Sorry, I posted my previous post before I read this. I don't believe in your 'energy' religion either.

Reactions: Agree 2 | Funny 2


----------



## Addison Chloe (Aug 30, 2017)

Ellenantula said:


> I can honestly say I never doubted your sincerity -- just your methods.  And then, my only concern was it involved handling a fast species with a medically significant venom for humans.


 Oh and she's fast, the first night I got her, the next morning I went said hellloo!!! And she ping ponged across that tank, starting from day one I knew I had a bad ass, demanding respect arachnids on my hands, she threw her arms up when I tried to open the door to get her to calm down but I kept it open to let her know I was not a threat, we both stayed frozen for about 25 minutes and finally she out her arms down, I whispered that I would whisper from now one and she turned and went on her way, docile. I have never seen her move fast again, she's never thrown her legs up again, she's only ever seemed to be curious is all. And I have also thought about putting a stick in a glove finger and getting her used to that first, then I wouldn't feel so scared, Kevlar is pretty secure, but again I wouldn't want to it's just a safety idea. I've also thought about when I would do this, it would be alone, but timed out so my fiance would know if anything went too long and I would be in silence and use water, she loves water, like it's hard to explain, she almost tried to bath in it and will get right under in when I spray in there lol so maybe something with water, I will figure a way, and it won't be in the immediate future I assure and maybe all of you will have made an impression and I'll come to the conclusion that she is an observatory friend, but for now I'm dreaming and was asking for help and insight for a dream, that is all, thanks to you for entertaining it, I appreciate you.

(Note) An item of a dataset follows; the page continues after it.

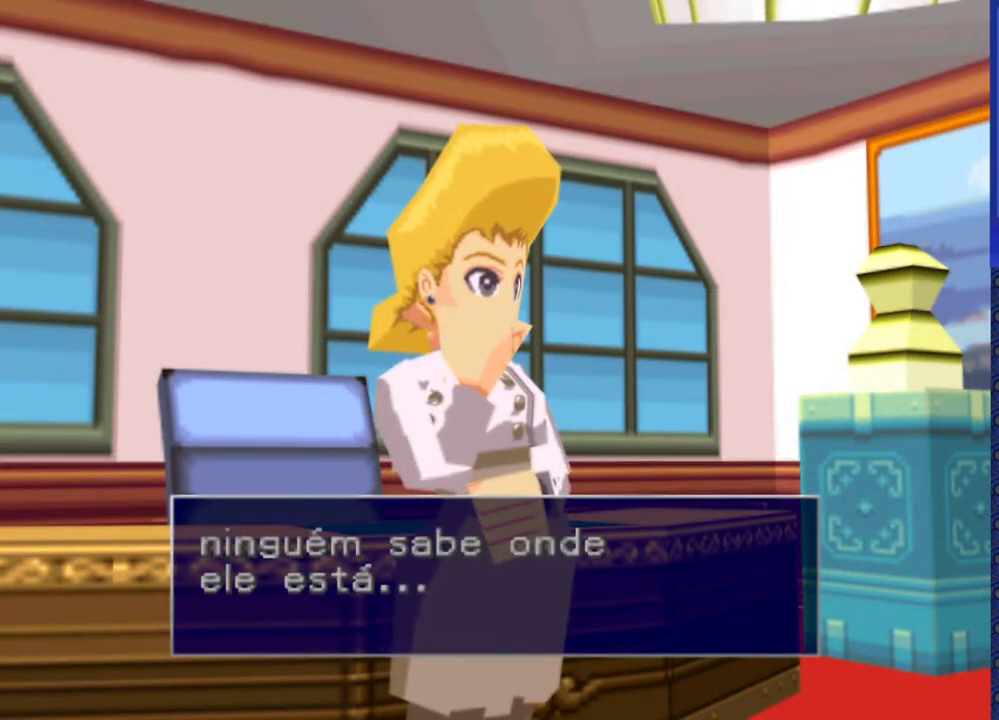
{"buttons": [], "events": [[333, "TRIANGLE", "down"], [467, "TRIANGLE", "up"]]}
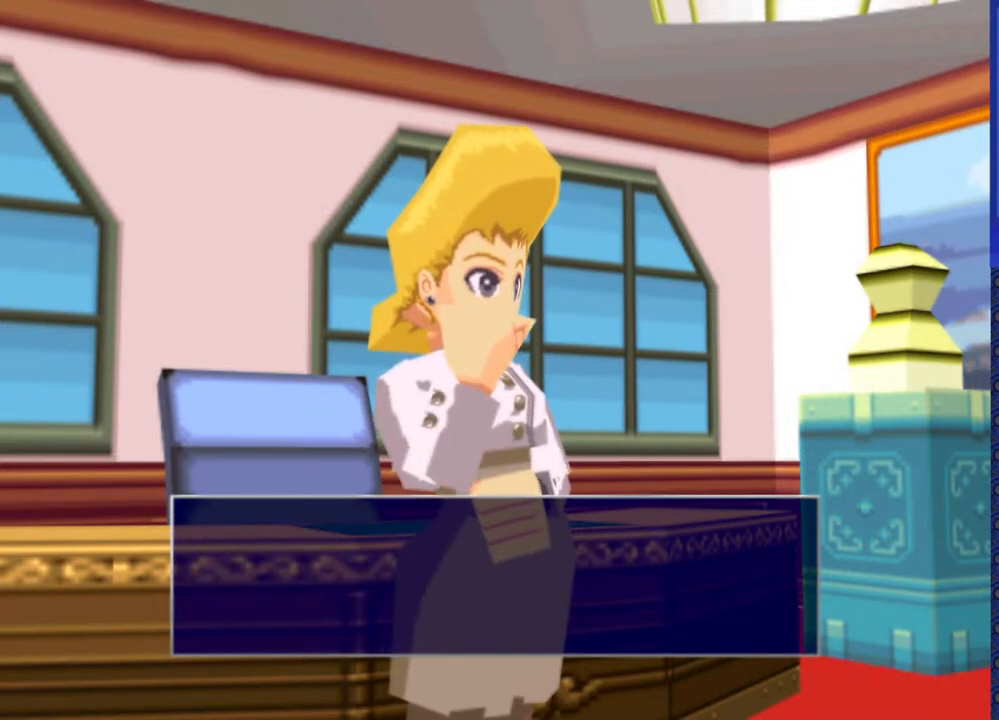
{"buttons": [], "events": []}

Reactions: Funny 3 | Sad 1


----------



## Chris LXXIX (Aug 30, 2017)

This thread is full of 'Mysticism'

Reactions: Agree 2 | Funny 3


----------



## Addison Chloe (Aug 30, 2017)

TyjTheMighty said:


> I'm not trying to mess with your self-esteem. I'm being genuine. When you get bit, please post it.


Oh, thank you for the honest and in sad to say they're won't ever be a bite video, but when she's hanging on me, I'll get pics and hopefully video. You can plan on it.

Reactions: Disagree 1 | Optimistic 2


----------



## MrTwister (Aug 30, 2017)

The help and insight for your dream has been provided. It's a resounding " don't do it". If you choose to ignore this then by all means go play with your pokie. 

*for any new owners, never handle a pokie*

Reactions: Like 2 | Agree 1


----------



## Walker253 (Aug 30, 2017)

Someone's 15 minutes should be up. 22 more posts and there will be a title change. Then expert status will be claimed...
This whole thread is nonsense. Entertaining, but nonsense. It's like watching a train wreck.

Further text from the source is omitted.